Nordiskt samarbete om integration och inkludering

Sep­ar­a­tion between cent­ral and local gov­ern­ment hinders mi­grant in­teg­ra­tion

Arbete, Integration

24 nov 2019

The Finnish system for the reception of asylum seekers is highly organised and could function well. But while the system is based on short processing times, asylum seekers may currently have to wait several years for a decision on their application, says migration researcher Östen Wahlbeck.

Photo: Mads-Schmidt-Rasmussen, Norden.org

“The system would work well if decisions on asylum applications were quick. The whole system is based on a short reception stage, after which the people whose applications are accepted are integrated into their new home municipality. But unfortunately asylum decisions take a long time and integration suffers because people have to wait so long to be admitted to integration programmes,” says Östen Wahlbeck.

Statistics from the Finnish Immigration Service speak for themselves: in 2015 asylum seekers had to wait an average of 124 days for their first decision. The next year the average wait had increased to 270 days, and in 2017 to 373 days.

What is, following bureaucratic logic, a clear and well-functioning division into reception and integration has, in practice, led to several problems. The system is rigid, and many rules appear almost counterproductive in terms of integration.

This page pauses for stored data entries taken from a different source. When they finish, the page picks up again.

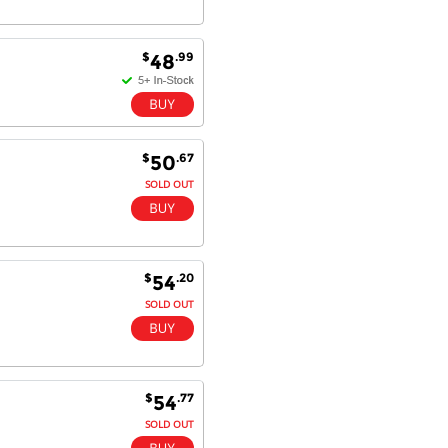
$
.99
48
$
.67
50
SOLD OUT
$
.20
54
SOLD OUT
$
.77
54
SOLD OUT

“It’s clear that many asylum seekers fall between the cracks, living in uncertainty for an extended period of time and being unable to plan their lives.”

Un­pre­pared for mass im­mig­ra­tion

Östen Wahlbeck, Senior Lecturer in Sociology at the Swedish School of Social Science, participated in the European CEASEVAL research consortium, which evaluated the European asylum system. The researchers explored how the system worked in practice, comparing experiences from 12 countries.

The research project was established in the aftermath of the refugee crisis of 2015, when it became apparent that the European reception policies and European cooperation on asylum issues were flawed. Wahlbeck’s role in the project was to examine the situation in Finland.

The Common European Asylum System (CEAS) is a set of legislation and rules on the reception of asylum seekers. Efforts to establish this legal framework began in 1999, and the regulations have gradually been expanded and made more ambitious – some say too ambitious. According to Wahlbeck, countries such as Greece and Italy had no chance of meeting the requirements of the Reception Conditions Directive when tens of thousands of migrants arrived on their shores.